Model inputs were derived from advanced cases in the ClinSeq®; discovery cohort (n=16) and the FHS replication cohort (n=36) from 89 -99 CAC score percentile range, and age-matched controls (ClinSeq®; n=16, FHS n=36) with no detectable CAC (all subjects were Caucasian males). These inputs included clinical variables and genotypes of 56 single nucleotide polymorphisms (SNPs) ranked highest in terms of their nominal correlation with the advanced CAC state in the discovery cohort. Predictive performance was assessed by computing the areas under receiver operating characteristic curves (ROC-AUC).
RF models trained and tested with clinical variables generated ROC-AUC values of 0.69 and 0.61 in the discovery and replication cohorts, respectively. In contrast, in both cohorts, the set of SNPs derived from the discovery cohort were highly predictive (ROC-AUC ≥0.85) with no significant change in predictive performance upon integration of clinical and genotype variables.
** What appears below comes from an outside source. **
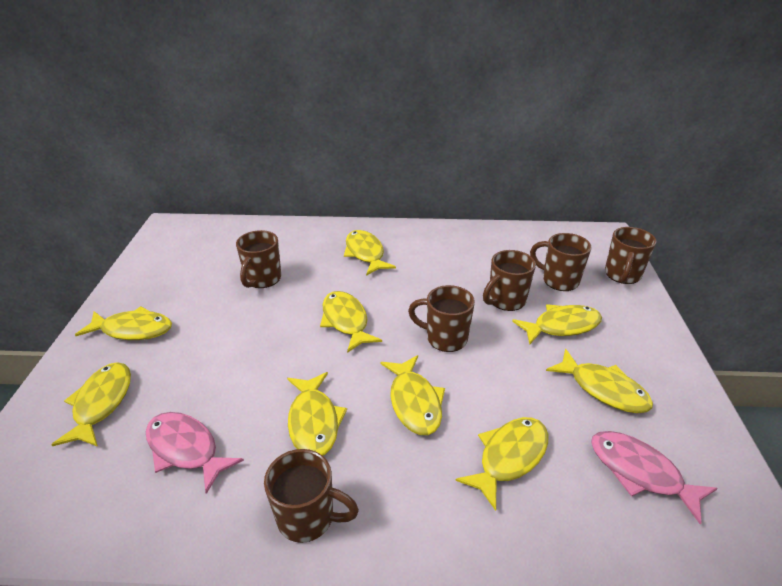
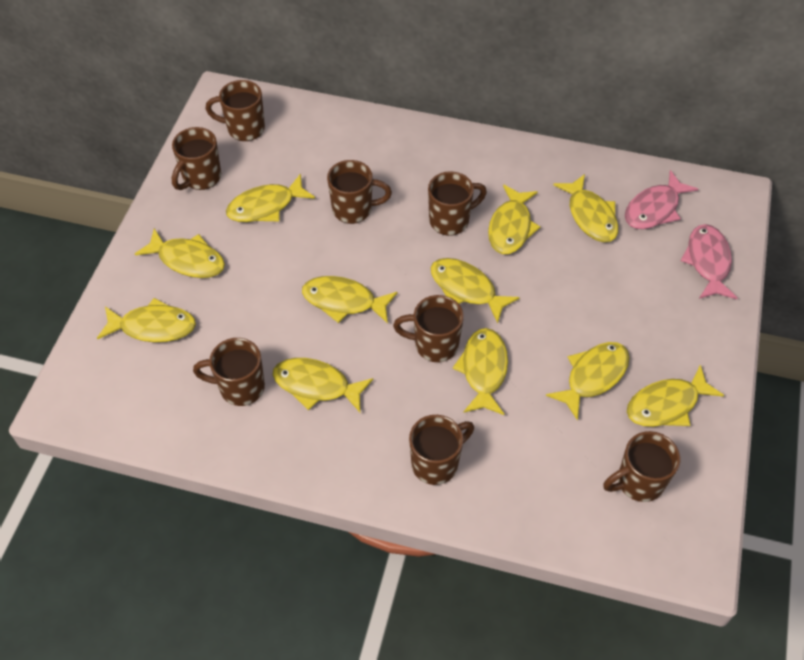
brown mug: 6 -> 8
yellow fish: 9 -> 11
Using the 21 SNPs that produced optimal predictive performance in both cohorts, we developed NN models trained with ClinSeq®; data and tested with FHS data and obtained high predictive accuracy (ROC-AUC=0.80-0.85) with several topologies. Several CAD and "vascular aging" related biological processes were enriched in the network of genes constructed from the predictive SNPs.
We identified a molecular network predictive of advanced coronary calcium using genotype data from ClinSeq®; and FHS cohorts. Our results illustrate that machine learning tools, which utilize complex interactions between disease predictors intrinsic to the pathogenesis of polygenic disorders, hold promise for deriving predictive disease models and networks.
精准医学的一个目标是利用新兴的数据科学工具来指导医疗决策。对于多基因性状而言,使用不同的数据源来实现这一目标是最具挑战性的。为此,我们采用随机森林(RF)和神经网络(NN)对冠状动脉钙化(CAC)进行预测建模,冠状动脉钙化是冠状动脉疾病(CAD)的一种中间内表型。
模型输入数据来自ClinSeq®中的晚期病例;发现队列(n = 16)和弗雷明汉心脏研究(FHS)复制队列(n = 36),其CAC评分处于89 - 99百分位数范围,以及年龄匹配的无可检测到CAC的对照组(ClinSeq®;n = 16,FHS n = 36)(所有受试者均为白人男性)。这些输入包括临床变量以及在发现队列中与晚期CAC状态的名义相关性排名最高的56个单核苷酸多态性(SNP)的基因型。通过计算受试者操作特征曲线下面积(ROC-AUC)来评估预测性能。
使用临床变量训练和测试的RF模型在发现队列和复制队列中分别产生了0.69和0.61的ROC-AUC值。相比之下,在两个队列中,源自发现队列的SNP集具有高度预测性(ROC-AUC≥0.85),在整合临床和基因型变量后预测性能没有显著变化。使用在两个队列中产生最佳预测性能的21个SNP,我们开发了用ClinSeq®数据训练并用FHS数据测试的NN模型,并通过几种拓扑结构获得了高预测准确性(ROC-AUC = 0.80 - 0.85)。从预测性SNP构建的基因网络中富集了几个与CAD和“血管老化”相关的生物学过程。
我们利用ClinSeq®和FHS队列的基因型数据确定了一个预测晚期冠状动脉钙化的分子网络。我们的结果表明,利用多基因疾病发病机制中疾病预测因子之间复杂相互作用的机器学习工具,有望推导预测性疾病模型和网络。